**Required work**
Copy the lines below word for word, leaving out the pictures.

**Data in this exercise**
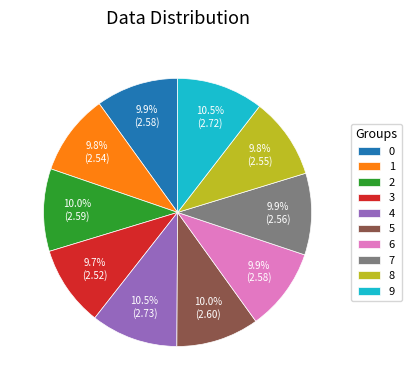

True or false: 3 accounts for 10% of the total.

True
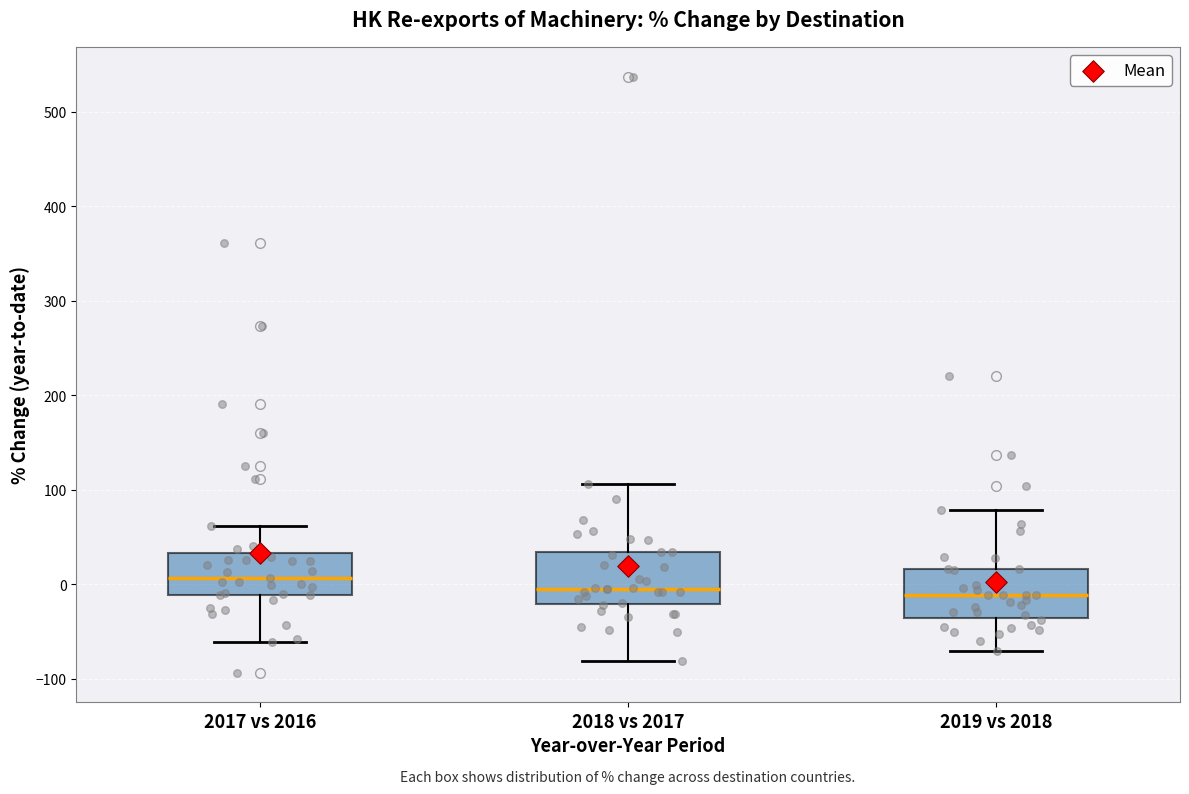

Reading left to right, read every box against the y-axis: the position of its median line, the range the box covers, and the ends of its whiskers. The values are not printed on the chart, so give them approximately, as read against the axis.

2017 vs 2016: median 10, box -10 to 30, whiskers -60 to 60
2018 vs 2017: median 0, box -20 to 30, whiskers -80 to 110
2019 vs 2018: median -10, box -40 to 20, whiskers -70 to 80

**Exercise result**
True or false: 3 accounts for 10% of the total.

True

Reading left to right, read every box against the y-axis: the position of its median line, the range the box covers, and the ends of its whiskers. The values are not printed on the chart, so give them approximately, as read against the axis.

2017 vs 2016: median 10, box -10 to 30, whiskers -60 to 60
2018 vs 2017: median 0, box -20 to 30, whiskers -80 to 110
2019 vs 2018: median -10, box -40 to 20, whiskers -70 to 80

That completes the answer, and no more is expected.